Basic Infrastructure of Digital Transformation: Cloud Computing

The internet is the foundation of digital transformation. It has been rapidly evolving in terms of volume and performance allowing the emergence of new disruptive technologies. Collectively these emerging technologies form the technological foundation of the current phase of digital transformation.

Among these emerging technologies is big data, 3D-printing, smart homes, deep learning and artificial intelligence, machine automation and the inclusion of robots into everyday life, VR (virtual reality) and AR (augmented reality) and the Internet of Things (IoT). This list is not exhaustive or categorized in any order since digital transformation is an ongoing process still taking form.

The basic infrastructure supporting all these emerging technologies heavily relies on cloud computing to deliver on-demand services to customers anywhere anytime.

Cloud computing is the provision of on-demand computing resources over the Internet on a pay-as-you-use basis.
It is one of the most disruptive forces in IT and business history and is a primary basic infrastructure of digital transformation.
Cloud computing is used in business and in consumer environments. In 2016, over $100 billion worth of IT spending was shifted to the cloud, and that number will almost double to over $200 billion by 2020.
Pro-actively and strategically using cloud services tends to boost revenue growth rates for companies.
The Cloud computing can be segmented into three main types:
  1. Public: Public cloud services are provided by companies that offer interested parties access to computing resources over a public network. Users of public clouds do not need to own any supporting infrastructure like software or hardware. These are owned and managed by service providers.
  2. Private: private cloud services are operated for a single organization. All infrastructure can be managed internally or by a third party, and hosted either internally or externally.
  3. Hybrid: A hybrid cloud uses a private cloud foundation combined with strategic integration and use of public cloud services.
  • Platform as a service (PaaS): In PaaS, a third-party provides both hardware and software infrastructure needed for application development to users over the internet. Typically, businesses rely on PaaS providers for key services like application hosting.
  • Software as a service (SaaS): SaaS is basically a development platform provided by a third-party to customers who develop and run applications over the internet without installing the applications in their own data centers.
  • Infrastructure as a service (IaaS): IaaS is a way of delivering virtualized computing resources – servers, storage, network and operating systems – over the internet.

Cloud characteristics

Some of the defining characteristics of cloud computing are:
  • On-demand self-service: end users receive services as needed to meet fluctuating needs efficiently.
  • Responsiveness: Ability to access cloud service via different platforms (desktop, laptop, mobile etc)
  • Resource pooling: Resources are pooled across multiple customers.
  • Elasticity: Dynamic adaptation of capacity thus allowing the system to adapt to workload changes autonomously.
  • Measured Service: Billing is metered and delivered as a utility service.

Cloud Pros and Cons


  • Ease of scalability: Easy to grow applications.
  • Convenience: Scalability at short notice.
  • Cost-effective: pay only for what you use which means reduced infrastructure and upfront costs.
  • SLAs: Everything under cloud computing services is managed under Service Level Agreements (SLAs).
  • Environmental benefits: lower carbon emissions of many users efficiently sharing large systems results in overall environmental benefit.


  • Greater dependency on service providers puts the company in a reactionary position since problems have to be resolved by a third-party.
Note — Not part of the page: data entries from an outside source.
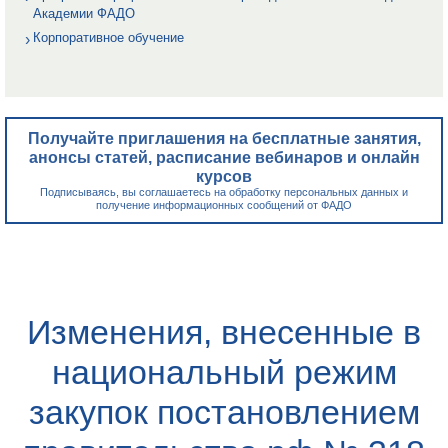
Академии ФАДО
Корпоративное обучение
Получайте приглашения на бесплатные занятия,
анонсы статей, расписание вебинаров и онлайн
курсов
Подписываясь, вы соглашаетесь на обработку персональных данных и
получение информационных сообщений от ФАДО
Изменения, внесенные в
национальный режим
закупок постановлением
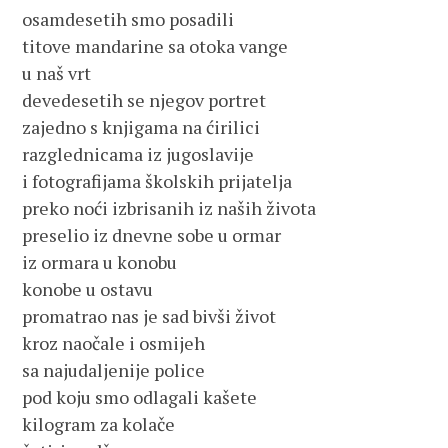
osamdesetih smo posadili

titove mandarine sa otoka vange

u naš vrt

devedesetih se njegov portret

zajedno s knjigama na ćirilici

razglednicama iz jugoslavije

i fotografijama školskih prijatelja

preko noći izbrisanih iz naših života

preselio iz dnevne sobe u ormar

iz ormara u konobu

konobe u ostavu

promatrao nas je sad bivši život

kroz naočale i osmijeh

sa najudaljenije police

pod koju smo odlagali kašete

kilogram za kolače
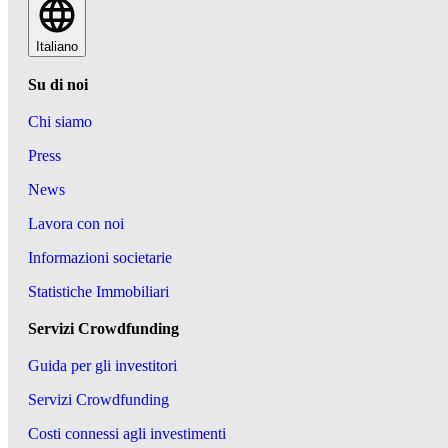
Italiano
Su di noi
Chi siamo
Press
News
Lavora con noi
Informazioni societarie
Statistiche Immobiliari
Servizi Crowdfunding
Guida per gli investitori
Servizi Crowdfunding
Costi connessi agli investimenti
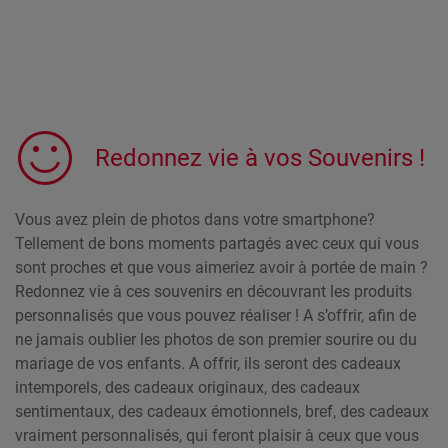
Redonnez vie à vos Souvenirs !
Vous avez plein de photos dans votre smartphone?
Tellement de bons moments partagés avec ceux qui vous
sont proches et que vous aimeriez avoir à portée de main ?
Redonnez vie à ces souvenirs en découvrant les produits
personnalisés que vous pouvez réaliser ! A s’offrir, afin de
ne jamais oublier les photos de son premier sourire ou du
mariage de vos enfants. A offrir, ils seront des cadeaux
intemporels, des cadeaux originaux, des cadeaux
sentimentaux, des cadeaux émotionnels, bref, des cadeaux
vraiment personnalisés, qui feront plaisir à ceux que vous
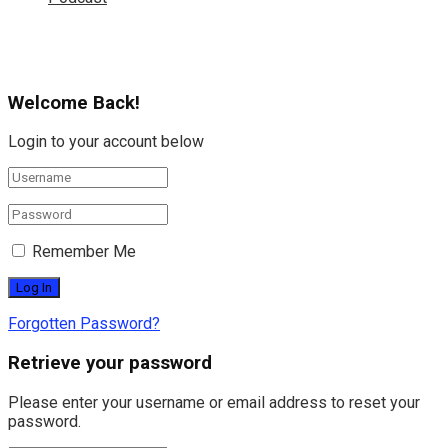
Welcome Back!
Login to your account below
Remember Me
Forgotten Password?
Retrieve your password
Please enter your username or email address to reset your
password.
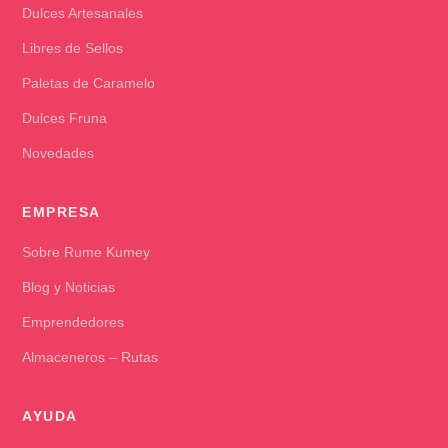
Dulces Artesanales
Libres de Sellos
Paletas de Caramelo
Dulces Fruna
Novedades
EMPRESA
Sobre Rume Kumey
Blog y Noticias
Emprendedores
Almaceneros – Rutas
AYUDA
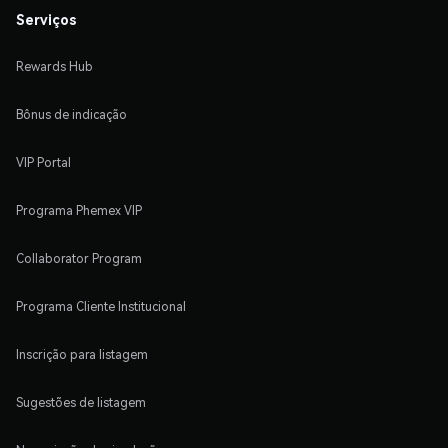
Serviços
Rewards Hub
Bônus de indicação
VIP Portal
Programa Phemex VIP
Collaborator Program
Programa Cliente Institucional
Inscrição para listagem
Sugestões de listagem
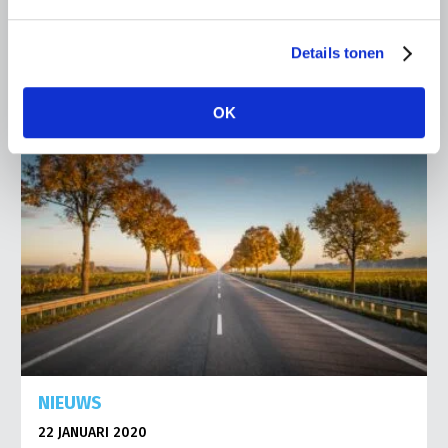
Lees meer
Details tonen
OK
NIEUWS
22 JANUARI 2020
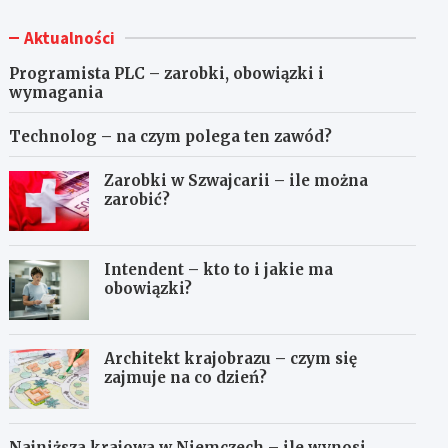
Aktualności
Programista PLC – zarobki, obowiązki i
wymagania
Technolog – na czym polega ten zawód?
Zarobki w Szwajcarii – ile można
zarobić?
Intendent – kto to i jakie ma
obowiązki?
Architekt krajobrazu – czym się
zajmuje na co dzień?
Najniższa krajowa w Niemczech – ile wynosi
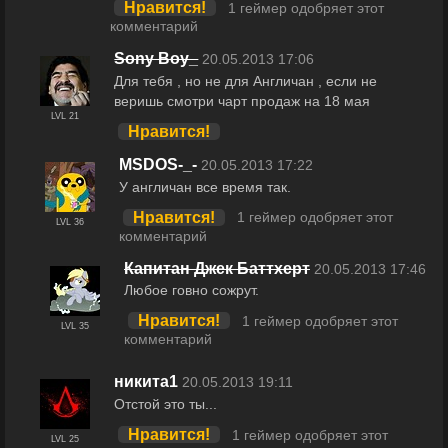
Нравится!
1 геймер одобряет этот
комментарий
Sony Boy_
20.05.2013 17:06
Для тебя , но не для Англичан , если не
веришь смотри чарт продаж на 18 мая
LVL 21
Нравится!
MSDOS-_-
20.05.2013 17:22
У англичан все время так.
Нравится!
1 геймер одобряет этот
LVL 36
комментарий
Капитан Джек Баттхерт
20.05.2013 17:46
Любое говно сожрут.
Нравится!
1 геймер одобряет этот
LVL 35
комментарий
никита1
20.05.2013 19:11
Отстой это ты...
Нравится!
1 геймер одобряет этот
LVL 25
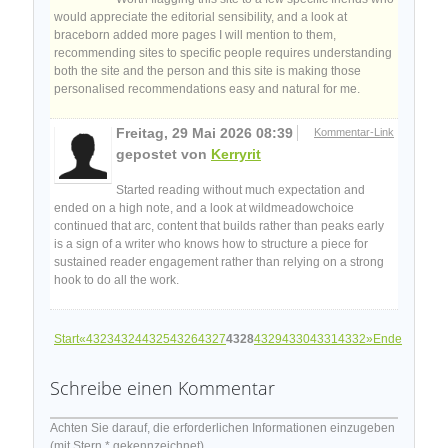
would appreciate the editorial sensibility, and a look at
braceborn added more pages I will mention to them,
recommending sites to specific people requires understanding
both the site and the person and this site is making those
personalised recommendations easy and natural for me.
Freitag, 29 Mai 2026 08:39
Kommentar-Link
gepostet von
Kerryrit
Started reading without much expectation and
ended on a high note, and a look at wildmeadowchoice
continued that arc, content that builds rather than peaks early
is a sign of a writer who knows how to structure a piece for
sustained reader engagement rather than relying on a strong
hook to do all the work.
Start
«
4323
4324
4325
4326
4327
4328
4329
4330
4331
4332
»
Ende
Schreibe einen Kommentar
Achten Sie darauf, die erforderlichen Informationen einzugeben
(mit Stern * gekennzeichnet).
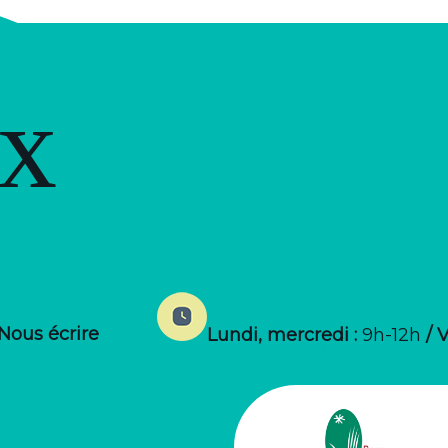
ux
Nous écrire
Lundi, mercredi :
9h-12h
/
Even with SLAs there’s no guarantee problems will be solved quickly.
  • Risk of being locked into proprietary or vendor- recommended systems. How easily users can you migrate to another system or service provider if there is a need to?
  • What happens if a cloud service provider decides to stop supporting a product or system the user depends on?
  • Potential privacy and security risks. You’re putting valuable data on someone else’s system in an unknown location. There’s much at risk.
  • If a significant number of people migrate to the cloud, where they’re no longer free to push new developments themselves, what does that imply for the future development of the Internet and innovation in general ?
  • Dependency on a reliable Internet connection.